The nurse, Catherine, was hovering. She was concerned because she wasn’t getting a read on the baby and worried that I was trying to push on the toilet. I wasn’t, I was just pooping. A lot. Mike asked if I thought I was done in the bathroom and I wasn’t sure, but I was willing to get back on the monitor just to make her leave us alone for awhile. At some point I’d ditched my skirt, annoyed at the lengths of fabric tangling between my legs. I remember pulling off my shirt because I was sweating. Mike spread one of the big square hospital pads, the ones they put on the bed to protect it from fluids, over the yoga ball so I could sit on it bare-bottom. Brenda raised the bed so I could labor on the ball, leaning forward on the bed with the baby monitor around my belly.
Catherine said she needed to put the hep-lock in now and I complained. I was worried it would drive me crazy, that I wouldn’t be able to think about anything but this thing sticking out of my arm. Mike stroked my hair and told me she had to do it, it was better than an IV, I wouldn’t even notice it after a while. Brenda coached me in my breathing, the contractions were coming harder and faster now. I wanted off the ball, I wasn’t comfortable at all anymore.
“I’m afraid I’m gonna shit myself!” I cried. “No, I’m gonna throw up, I think I’m gonna throw up…” Brenda and Mike were an excellent team, coaching me, comforting me, feeding me water, brushing my hair, rubbing my back. I remember moving from the ball to the bed, which had it’s back up so it was more like a big chair than a bed. I was on my knees with my arms draped over the head of the bed, Catherine trying to get the hep-lock in my arm while I cried, suddenly overwhelmed with happiness and love.

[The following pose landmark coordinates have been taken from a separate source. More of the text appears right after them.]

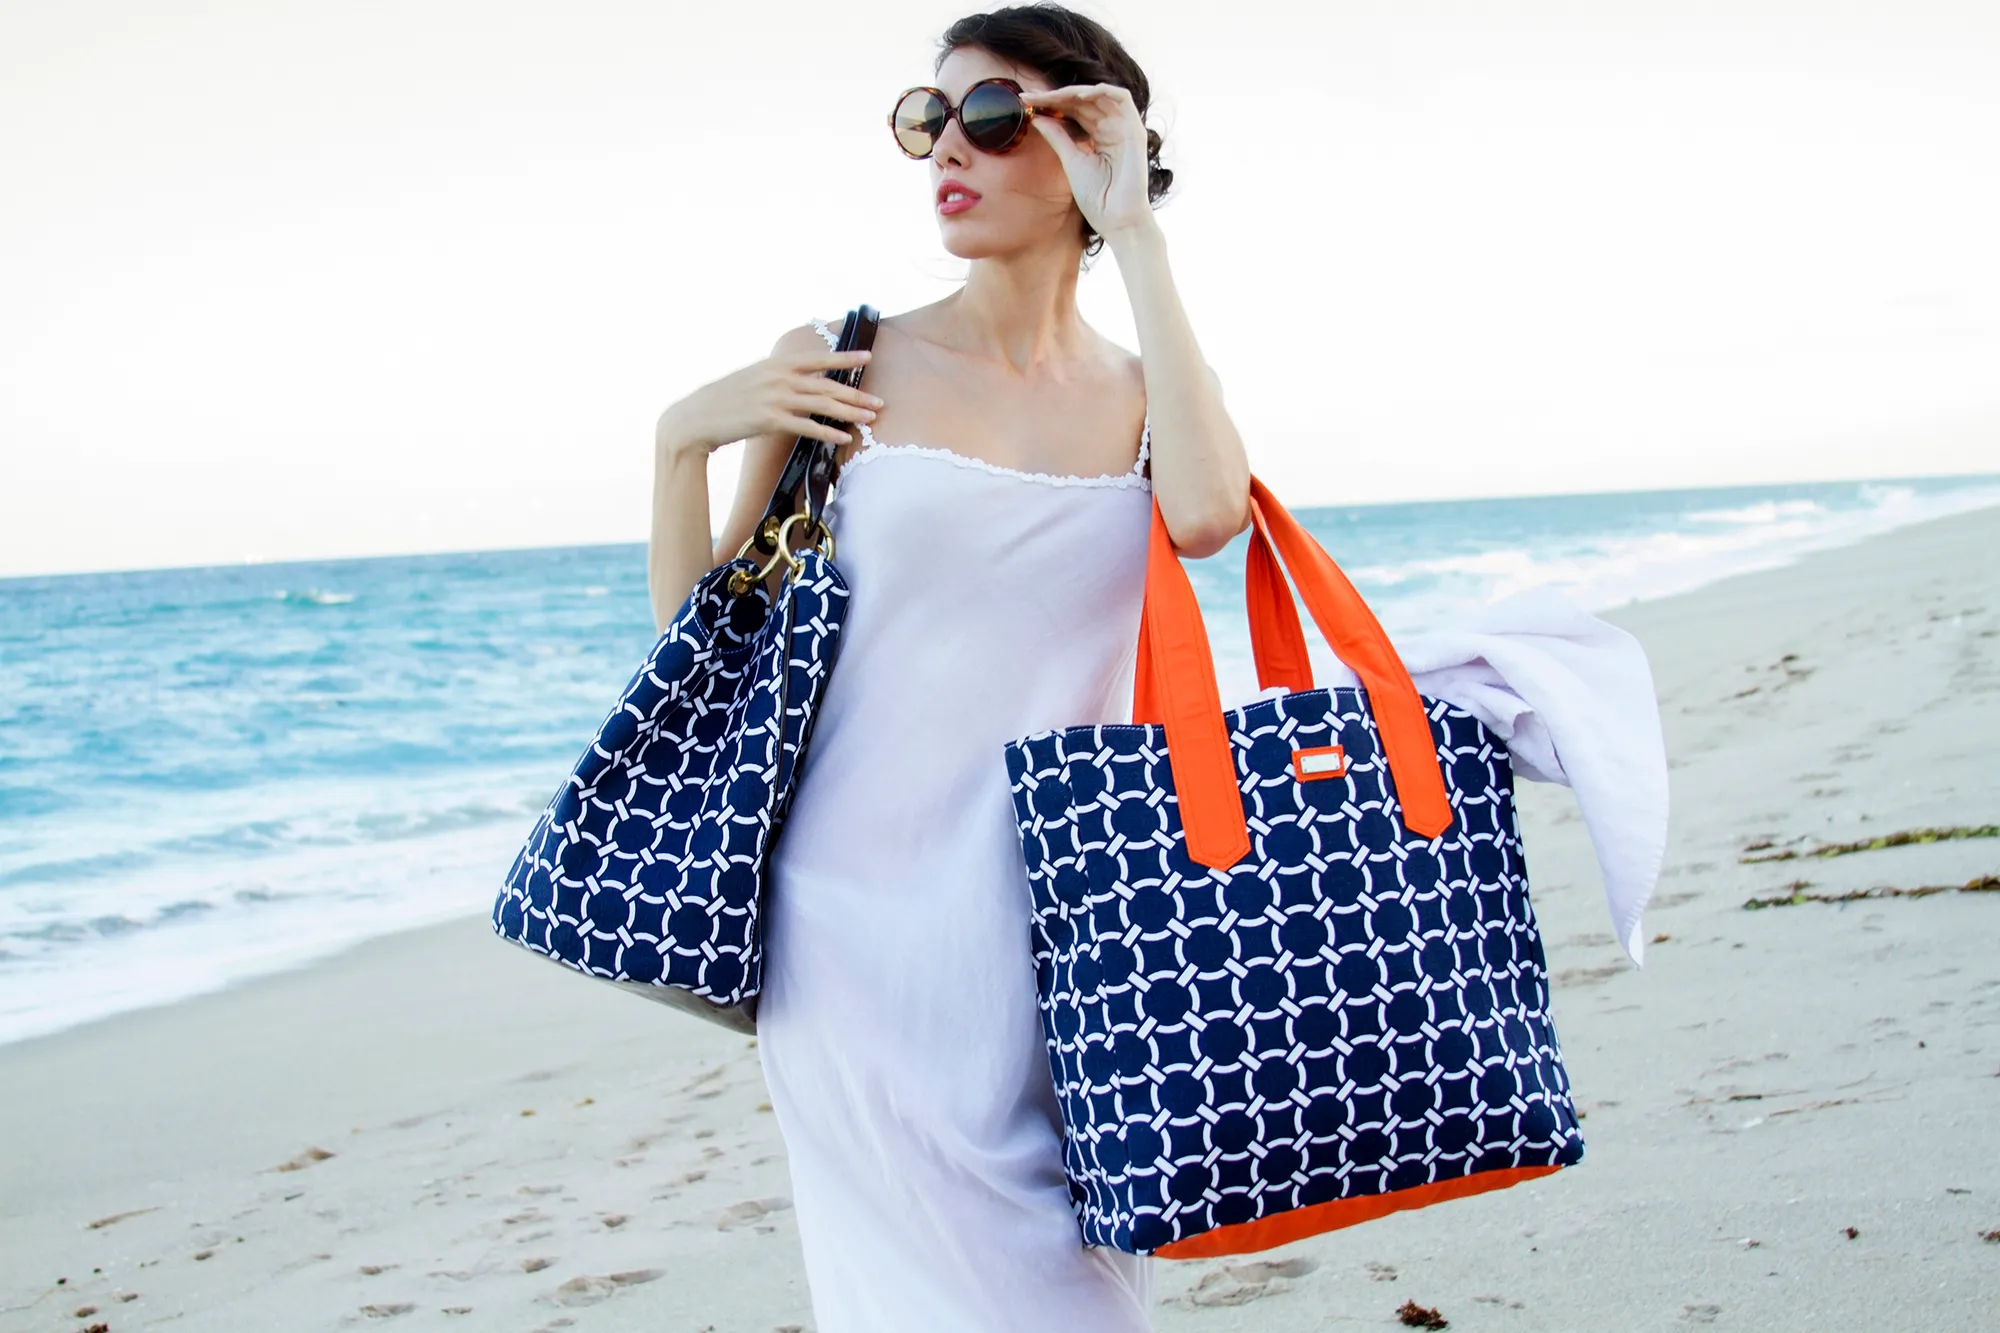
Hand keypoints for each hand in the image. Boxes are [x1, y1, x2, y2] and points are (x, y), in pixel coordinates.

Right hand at [656, 346, 879, 457]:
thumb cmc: (724, 402)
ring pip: (821, 404)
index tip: (869, 355)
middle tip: (880, 402)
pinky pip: (806, 426)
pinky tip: (844, 437)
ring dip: (849, 412)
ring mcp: (774, 397)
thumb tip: (799, 382)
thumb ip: (777, 378)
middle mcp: (778, 377)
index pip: (818, 358)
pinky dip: (827, 432)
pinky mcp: (769, 419)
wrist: (696, 418)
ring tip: (871, 419)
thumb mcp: (752, 380)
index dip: (845, 357)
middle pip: (826, 384)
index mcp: (775, 364)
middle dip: (856, 394)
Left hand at [1021, 84, 1156, 242]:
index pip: (1073, 110)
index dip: (1051, 103)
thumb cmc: (1098, 197)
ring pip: (1099, 95)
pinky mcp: (1134, 129)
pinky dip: (1102, 90)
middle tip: (1030, 97)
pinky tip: (1079, 96)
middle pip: (1083, 101)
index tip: (1026, 102)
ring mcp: (1124, 127)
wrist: (1116, 219)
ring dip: (1074, 91)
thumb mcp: (1071, 161)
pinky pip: (1122, 97)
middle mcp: (1112, 127)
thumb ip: (1058, 137)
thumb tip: (1037, 118)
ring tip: (1051, 96)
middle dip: (1055, 96)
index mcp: (1098, 135)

“Mike, I love you so much. I don’t know why I’m so emotional! I’m just so happy, so so happy right now. I can’t wait to meet our little girl. I’m so in love with you!” I was in active labor now, but I didn’t know it. I didn’t know anything but the love and happiness that engulfed me. And the contractions, intense and all-consuming.
I remember laboring on the bed like that for a little while, Brenda brushing my hair, Mike putting counter-pressure on my back. I started making noises, high-pitched groans. Brenda suggested lower, deeper tones and they felt better, so much better. With each new contraction I took a deep, cleansing breath and then groaned, deep in my throat, a low, rumbling ohhhhhhhhhh sound.

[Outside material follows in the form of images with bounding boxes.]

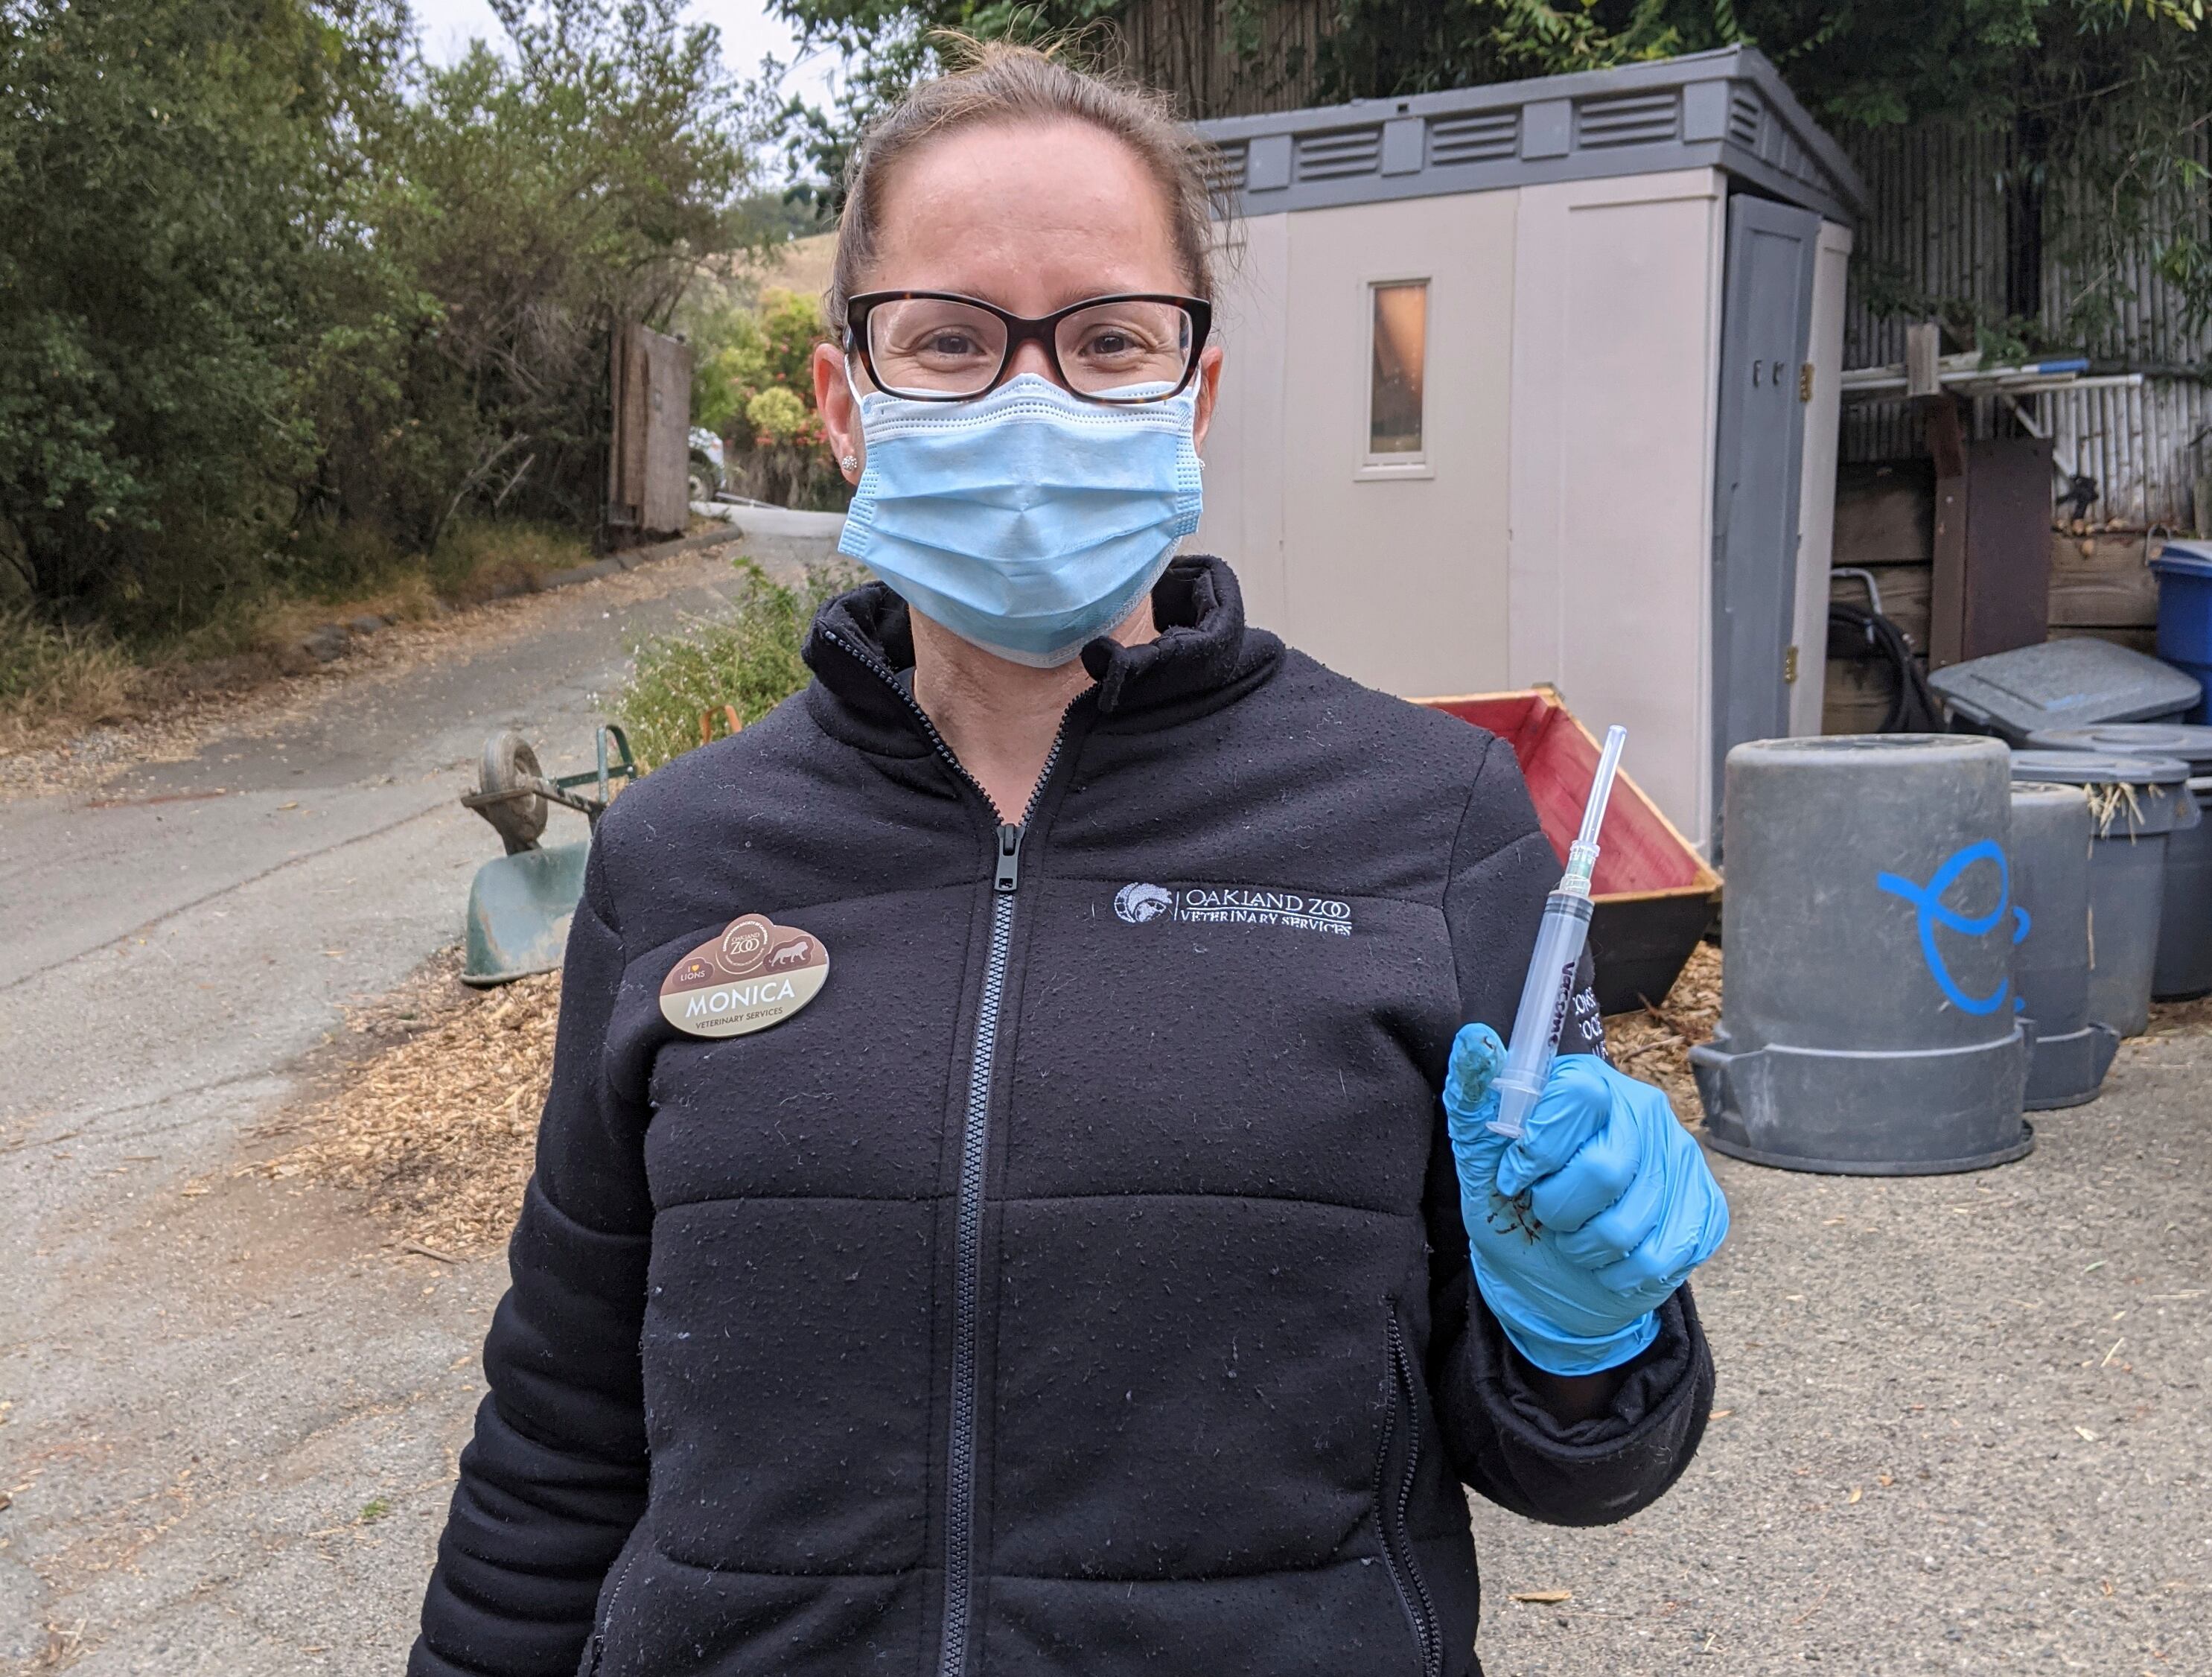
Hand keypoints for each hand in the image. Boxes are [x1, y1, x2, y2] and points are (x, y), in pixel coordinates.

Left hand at [1443, 1024, 1727, 1376]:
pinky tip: (1608, 1261)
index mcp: (1585, 1081)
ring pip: (1630, 1224)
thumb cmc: (1512, 1207)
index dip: (1539, 1150)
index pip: (1578, 1096)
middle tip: (1547, 1215)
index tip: (1514, 1179)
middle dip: (1559, 1210)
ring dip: (1585, 1249)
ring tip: (1575, 1239)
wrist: (1549, 1274)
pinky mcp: (1706, 1207)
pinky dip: (1620, 1275)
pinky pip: (1662, 1257)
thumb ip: (1474, 1101)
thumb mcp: (1479, 1160)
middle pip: (1605, 1170)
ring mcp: (1681, 1156)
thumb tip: (1474, 1040)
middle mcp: (1642, 1108)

At some point Catherine came in and said we were moving from triage to the delivery room, just across the hall. Somewhere in my head I remembered that this meant I was really in labor, things were really happening, the hospital staff was finally taking this seriously. I remember worrying, barely, about all of our things spread all over the triage room, but knowing I had to let it go and trust Brenda and Mike to collect everything. Someone, I think it was Mike, helped me walk across the hall, past the nurses station, to the delivery room. The lights were low and in the back of my mind I remembered this was the exact delivery room I saw on the labor & delivery tour I had taken so long ago. I was glad – it was familiar. I asked Mike and Brenda to do an idiot-check in the triage room, to be sure they’d gotten everything. I got up on the bed to labor on my knees, my arms draped over the back of the bed. There was a blanket over me because I was sweating and freezing at the same time. I still thought I might vomit or shit myself and I was vaguely aware that with every contraction there was a rush of amniotic fluid pouring out of me.

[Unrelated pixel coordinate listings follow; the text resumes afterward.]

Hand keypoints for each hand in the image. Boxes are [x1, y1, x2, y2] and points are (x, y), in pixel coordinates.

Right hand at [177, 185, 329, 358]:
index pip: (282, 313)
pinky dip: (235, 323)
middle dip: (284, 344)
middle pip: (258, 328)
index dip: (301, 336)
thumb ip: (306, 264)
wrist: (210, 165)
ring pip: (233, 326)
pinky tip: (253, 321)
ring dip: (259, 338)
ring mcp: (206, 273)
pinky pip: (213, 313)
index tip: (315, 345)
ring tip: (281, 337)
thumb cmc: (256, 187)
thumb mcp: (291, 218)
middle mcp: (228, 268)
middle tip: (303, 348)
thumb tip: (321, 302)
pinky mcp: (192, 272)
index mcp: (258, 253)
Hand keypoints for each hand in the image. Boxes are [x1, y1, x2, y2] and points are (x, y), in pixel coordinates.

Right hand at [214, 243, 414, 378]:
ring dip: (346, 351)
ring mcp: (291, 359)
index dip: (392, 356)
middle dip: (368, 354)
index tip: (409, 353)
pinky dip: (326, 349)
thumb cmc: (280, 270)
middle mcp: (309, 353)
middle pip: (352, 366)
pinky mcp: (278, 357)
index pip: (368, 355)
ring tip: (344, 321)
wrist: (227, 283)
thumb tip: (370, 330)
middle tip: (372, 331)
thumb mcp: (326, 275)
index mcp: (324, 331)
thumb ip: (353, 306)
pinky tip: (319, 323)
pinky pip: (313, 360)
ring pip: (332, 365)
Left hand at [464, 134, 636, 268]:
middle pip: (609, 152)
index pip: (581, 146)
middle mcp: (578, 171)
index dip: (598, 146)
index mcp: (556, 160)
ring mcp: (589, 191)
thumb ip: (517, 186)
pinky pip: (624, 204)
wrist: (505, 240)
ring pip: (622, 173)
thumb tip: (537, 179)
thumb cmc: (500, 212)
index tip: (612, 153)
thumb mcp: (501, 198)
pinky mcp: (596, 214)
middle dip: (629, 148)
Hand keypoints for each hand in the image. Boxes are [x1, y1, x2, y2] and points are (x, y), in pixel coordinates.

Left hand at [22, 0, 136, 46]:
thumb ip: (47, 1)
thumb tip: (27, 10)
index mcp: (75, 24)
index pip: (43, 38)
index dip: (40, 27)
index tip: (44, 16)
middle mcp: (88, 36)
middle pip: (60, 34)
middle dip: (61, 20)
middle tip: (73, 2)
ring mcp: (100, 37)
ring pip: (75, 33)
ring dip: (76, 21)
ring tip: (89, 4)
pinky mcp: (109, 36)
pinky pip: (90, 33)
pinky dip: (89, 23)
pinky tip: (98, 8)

This was right about the time my dad and one of my brothers wandered into the delivery room. I was ass-up on the bed, naked except for a nursing bra and a blanket.
“Hi! How are you!”
“Oh my god you guys….” I whined.
“We miss you! How is it going?” My brother sounded worried.
“PLEASE LEAVE. I DON’T WANT YOU TO SEE MY VAGINA.”
My father burst into tears. Brenda ushered them out, explaining that I was in active labor, that I was doing great, but that this was not a good time to visit. She promised to call them soon and let them know what was happening. I found out later that my brother texted my other brother, who was en route to the hospital, “DON’T GO TO THE HOSPITAL.” Good call, bro.